Greenvissage Explains: Why is EU’s Carbon Border Tax a concern for India?
As the European Union (EU) gears up to implement the Carbon Border Tax (CBAM) from January 1, 2026, concerns are mounting in India about the potential ramifications on its exports. The CBAM, part of the “Fit for 55 in 2030 package,” seeks to price carbon emissions associated with the production of specific imported goods. This move aligns with the EU’s ambitious plan to reduce greenhouse gas emissions by at least 55% by 2030. However, experts warn that this tax could significantly impact India’s exports, particularly in sectors such as steel and aluminium, which constitute a substantial portion of trade with the EU.

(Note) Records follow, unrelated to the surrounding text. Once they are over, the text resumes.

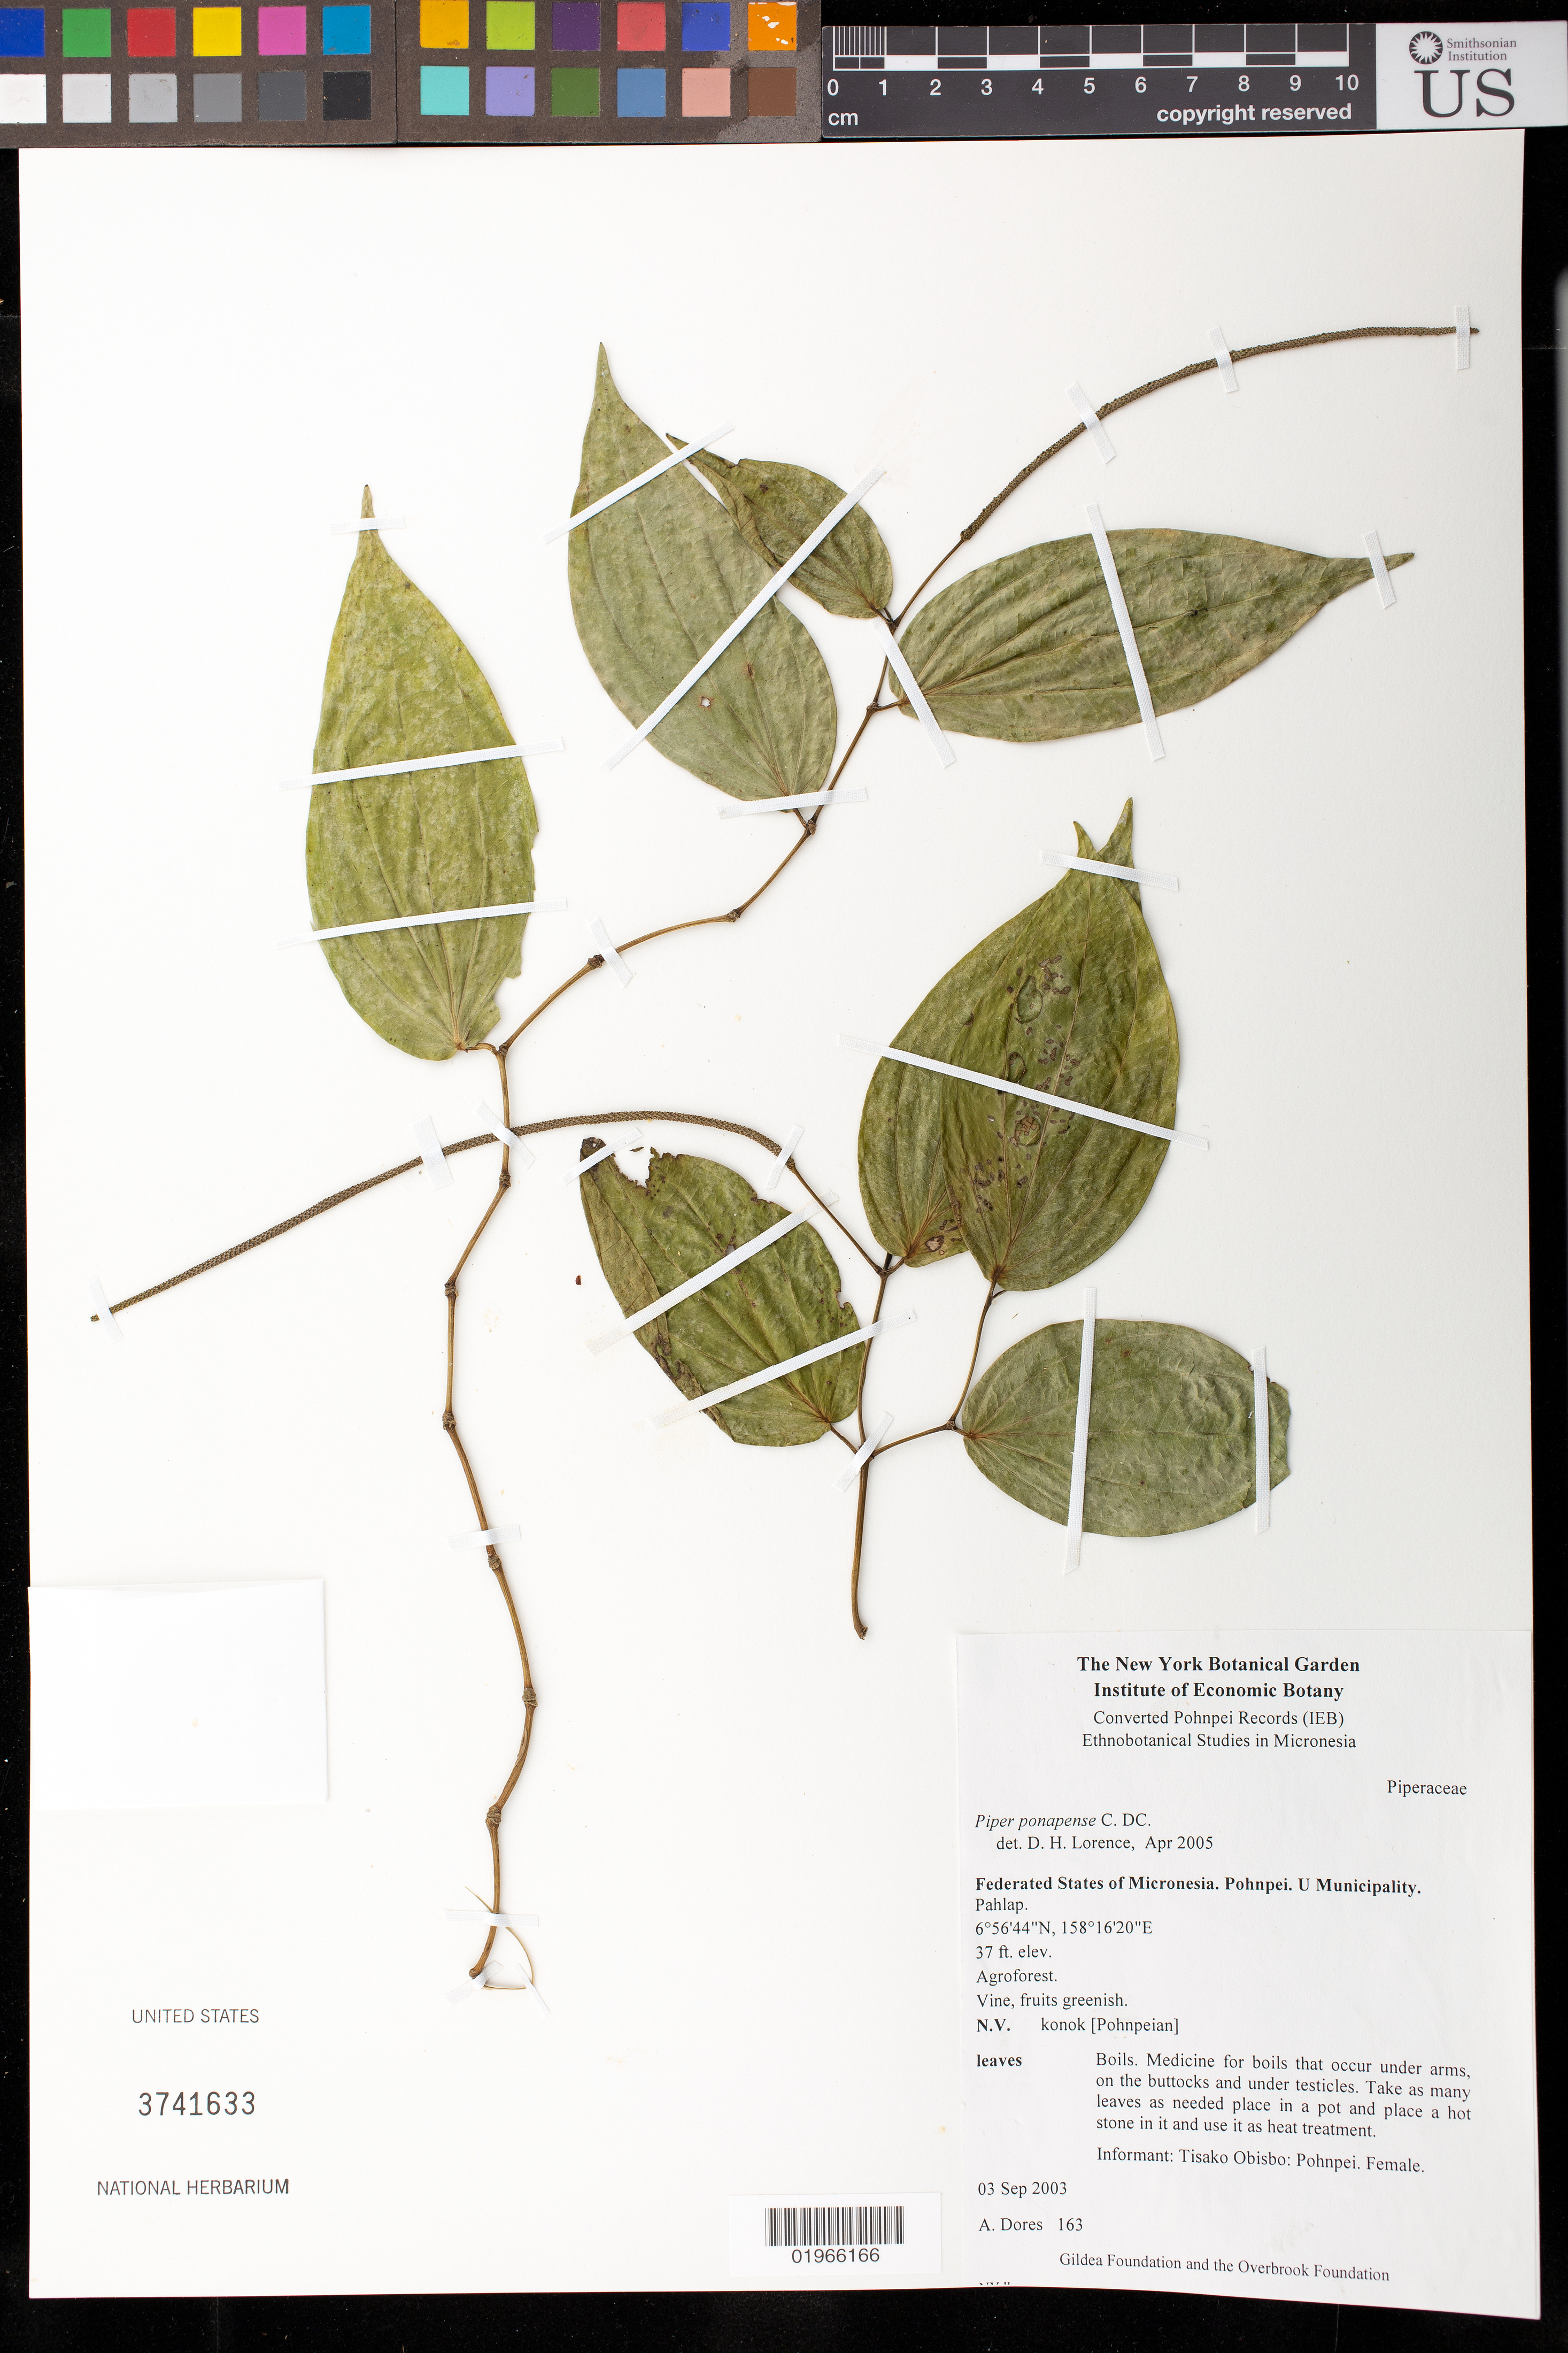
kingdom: Plantae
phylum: Tracheophyta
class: Magnoliopsida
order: Piperales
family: Piperaceae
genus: Piper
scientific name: Piper ponapense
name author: C. DC.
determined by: Lorence, David H., (PTBG), National Tropical Botanical Garden (UNITED STATES)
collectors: A. Dores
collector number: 163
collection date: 2003-09-03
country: Micronesia, Federated States of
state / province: Pohnpei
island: Pohnpei [Ponape]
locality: Federated States of Micronesia. U. Municipality. Pahlap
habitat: Agroforest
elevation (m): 11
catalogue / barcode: US 3741633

The CBAM may elevate the costs and diminish the competitiveness of Indian exports, with projections suggesting a 20-35% tax on select imports into the EU from January 1, 2026. Sectors like steel and aluminium, accounting for a substantial share of India’s trade with the EU, are expected to bear the brunt of this tax. The CBAM also introduces significant compliance challenges, necessitating Indian producers and importers to navigate complex administrative and technical processes. Monitoring, calculating, reporting, and verifying emissions according to EU standards present a substantial burden, especially for smaller firms. Further, CBAM is viewed as a non-tariff barrier that contradicts zero-duty Free Trade Agreements (FTAs). This potential clash could pose challenges for India’s exports, as it raises questions about the compatibility of the CBAM with existing trade agreements. Meanwhile, the imposition of a carbon tax on imports, based on documented carbon emissions, contradicts the EU and developed nations’ commitment to supporting the green transition in other countries. This could result in a flow of funds away from the intended direction, undermining global efforts toward sustainability.
India is urged to take a stand against the CBAM in international forums, emphasizing that such mechanisms undermine the principle of ‘common but differentiated responsibility.’ This principle acknowledges the varying capacities and responsibilities of developed and developing nations in addressing global challenges. India is also considering the possibility of implementing a similar tax on its exports to the EU. While this approach could potentially balance the tax burden for producers, the challenge lies in whether the EU would accept such a move and if it could be implemented without raising legal questions domestically and internationally. To reduce dependence on the EU market, India is encouraged to explore new opportunities in regions like Asia, Africa, and Latin America. Diversifying export markets strategically can help mitigate vulnerability to the impacts of CBAM and other economic changes. Meanwhile, India also has an opportunity to make its production processes greener and more sustainable. By incentivizing cleaner production, the country can not only remain competitive in a more carbon-conscious future but also contribute to international efforts toward a greener global economy.